Yeah. I looked into some art schools, because that was the thing that you were supposed to do next. But when I got to that part, I realized that I was way too impatient and eager to get started making the images that I was seeing in my head. I wanted to just get right to it and I thought that school was going to slow me down and kill my enthusiasm. I'd found the thing I'd been looking for without even really realizing. I'd finally found the thing that I was going to funnel all of this energy into, and I was excited, and invigorated by the idea of doing that.

Were you set on being a photographer, or did you ever leave and come back to it?

Yeah, it was never a question. Looking back, all I can remember is how excited I was by not only making images, but showing them and getting a response. Without the response part, I might have started questioning what I was doing, because I can get really in my head about things. And that's a lot of what my work is about, how the mind can distort one's reality, especially if there is a negative thing happening. I remember how invigorating it felt to have an idea, and then create that idea in a way that it could become accessible for other people to see what I had in my head. And then see how people responded and gave back to that idea with their own stories, or even if they really disliked it. I was getting reactions and responses and conversation was taking place around these images that I was making, and I really loved that cycle.

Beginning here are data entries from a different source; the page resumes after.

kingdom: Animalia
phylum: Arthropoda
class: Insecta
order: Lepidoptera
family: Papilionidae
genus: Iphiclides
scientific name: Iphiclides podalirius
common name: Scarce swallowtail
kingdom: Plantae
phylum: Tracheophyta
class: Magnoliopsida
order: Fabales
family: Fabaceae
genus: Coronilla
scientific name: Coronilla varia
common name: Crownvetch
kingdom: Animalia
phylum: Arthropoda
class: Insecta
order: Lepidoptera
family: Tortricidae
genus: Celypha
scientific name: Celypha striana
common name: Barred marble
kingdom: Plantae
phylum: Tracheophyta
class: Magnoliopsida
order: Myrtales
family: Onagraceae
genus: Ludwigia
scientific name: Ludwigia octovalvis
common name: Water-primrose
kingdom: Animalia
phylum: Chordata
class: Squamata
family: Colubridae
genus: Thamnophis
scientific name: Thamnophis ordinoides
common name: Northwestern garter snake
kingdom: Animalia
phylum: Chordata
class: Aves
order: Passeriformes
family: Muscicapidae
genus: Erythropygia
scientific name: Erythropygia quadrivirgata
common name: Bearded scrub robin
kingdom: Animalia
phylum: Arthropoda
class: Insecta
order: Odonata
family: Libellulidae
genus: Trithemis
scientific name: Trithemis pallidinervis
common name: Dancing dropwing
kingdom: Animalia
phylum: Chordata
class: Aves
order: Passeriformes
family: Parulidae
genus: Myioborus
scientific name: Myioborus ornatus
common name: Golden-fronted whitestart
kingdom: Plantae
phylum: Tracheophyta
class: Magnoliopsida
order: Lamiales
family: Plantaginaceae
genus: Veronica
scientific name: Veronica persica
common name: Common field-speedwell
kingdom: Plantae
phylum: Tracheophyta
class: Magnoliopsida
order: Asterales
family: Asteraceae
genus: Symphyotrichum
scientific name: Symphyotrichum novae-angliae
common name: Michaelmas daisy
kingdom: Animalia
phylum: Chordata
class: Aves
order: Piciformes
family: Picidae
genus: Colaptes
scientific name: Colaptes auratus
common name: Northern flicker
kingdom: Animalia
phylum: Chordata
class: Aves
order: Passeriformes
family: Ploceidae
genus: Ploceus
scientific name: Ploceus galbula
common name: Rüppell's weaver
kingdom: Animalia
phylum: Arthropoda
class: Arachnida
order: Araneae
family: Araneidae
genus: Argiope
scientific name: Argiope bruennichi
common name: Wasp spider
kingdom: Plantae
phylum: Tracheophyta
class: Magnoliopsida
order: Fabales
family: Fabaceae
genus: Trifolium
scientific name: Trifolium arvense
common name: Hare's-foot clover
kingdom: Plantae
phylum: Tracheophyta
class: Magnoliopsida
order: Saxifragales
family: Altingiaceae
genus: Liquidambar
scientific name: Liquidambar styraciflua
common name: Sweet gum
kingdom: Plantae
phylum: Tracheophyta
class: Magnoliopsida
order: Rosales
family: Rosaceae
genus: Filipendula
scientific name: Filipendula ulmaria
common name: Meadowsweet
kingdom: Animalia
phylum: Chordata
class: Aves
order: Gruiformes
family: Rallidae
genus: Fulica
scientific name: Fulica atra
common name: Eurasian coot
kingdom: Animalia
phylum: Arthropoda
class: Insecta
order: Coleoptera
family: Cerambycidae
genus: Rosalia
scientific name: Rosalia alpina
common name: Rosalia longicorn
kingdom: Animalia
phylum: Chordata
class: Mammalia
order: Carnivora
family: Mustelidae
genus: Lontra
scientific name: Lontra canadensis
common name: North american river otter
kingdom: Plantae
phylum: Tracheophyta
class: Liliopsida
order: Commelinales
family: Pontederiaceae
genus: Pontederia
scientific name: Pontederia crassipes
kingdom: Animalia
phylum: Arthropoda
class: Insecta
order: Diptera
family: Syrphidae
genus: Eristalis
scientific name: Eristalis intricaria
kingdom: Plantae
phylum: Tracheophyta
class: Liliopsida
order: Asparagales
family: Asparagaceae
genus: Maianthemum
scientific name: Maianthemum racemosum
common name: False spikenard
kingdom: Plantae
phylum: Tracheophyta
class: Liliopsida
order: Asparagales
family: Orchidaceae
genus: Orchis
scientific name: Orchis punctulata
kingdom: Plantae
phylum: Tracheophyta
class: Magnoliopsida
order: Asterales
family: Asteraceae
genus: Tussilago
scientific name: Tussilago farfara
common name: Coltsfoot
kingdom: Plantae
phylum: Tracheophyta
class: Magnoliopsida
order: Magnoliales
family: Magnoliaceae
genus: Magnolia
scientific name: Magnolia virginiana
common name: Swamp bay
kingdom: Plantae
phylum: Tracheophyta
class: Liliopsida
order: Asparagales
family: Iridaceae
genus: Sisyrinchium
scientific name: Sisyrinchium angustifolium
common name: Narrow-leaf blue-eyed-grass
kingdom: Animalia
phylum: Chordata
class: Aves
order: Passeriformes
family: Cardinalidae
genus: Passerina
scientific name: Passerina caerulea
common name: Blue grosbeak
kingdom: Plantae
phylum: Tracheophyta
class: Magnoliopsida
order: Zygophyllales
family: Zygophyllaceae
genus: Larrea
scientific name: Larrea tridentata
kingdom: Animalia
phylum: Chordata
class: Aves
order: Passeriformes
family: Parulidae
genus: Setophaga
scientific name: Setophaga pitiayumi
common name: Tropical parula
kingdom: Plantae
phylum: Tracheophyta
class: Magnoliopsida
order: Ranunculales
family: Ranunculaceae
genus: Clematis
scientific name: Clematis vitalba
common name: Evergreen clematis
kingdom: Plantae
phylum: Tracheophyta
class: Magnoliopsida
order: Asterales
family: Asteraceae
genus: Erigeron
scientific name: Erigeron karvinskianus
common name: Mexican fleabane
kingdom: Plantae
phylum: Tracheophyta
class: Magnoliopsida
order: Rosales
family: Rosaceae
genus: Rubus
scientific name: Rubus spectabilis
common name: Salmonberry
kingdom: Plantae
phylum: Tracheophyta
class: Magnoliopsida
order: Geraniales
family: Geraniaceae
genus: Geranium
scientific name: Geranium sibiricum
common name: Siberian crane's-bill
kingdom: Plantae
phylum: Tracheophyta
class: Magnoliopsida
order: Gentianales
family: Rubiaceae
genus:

Would you say that that's the underlying goal with your work? You want to make art so other people would be able to see what's in your head, or do you want them to feel a certain way?

I definitely want them to feel something. I want people to leave feeling something that wasn't there before, or that they hadn't walked into the gallery with. For me, I think it's best when it hits a personal chord within someone, because that's the kind of art that I respond to. If they walk away feeling different, then I think that's a successful visit to the gallery.

What are some of the weirder places that you've had photoshoots in?

There have been many weird places because for the first half of my career I was shooting wherever I could get away with it, and I didn't have to get a permit or anything. I shot at the DMV, on a public bus, in the waters of Brighton Beach, in the Thames River in London. I did one of my exhibitions in a motel, and they could only rent it to us for four hours, because they made more money off their regular customers.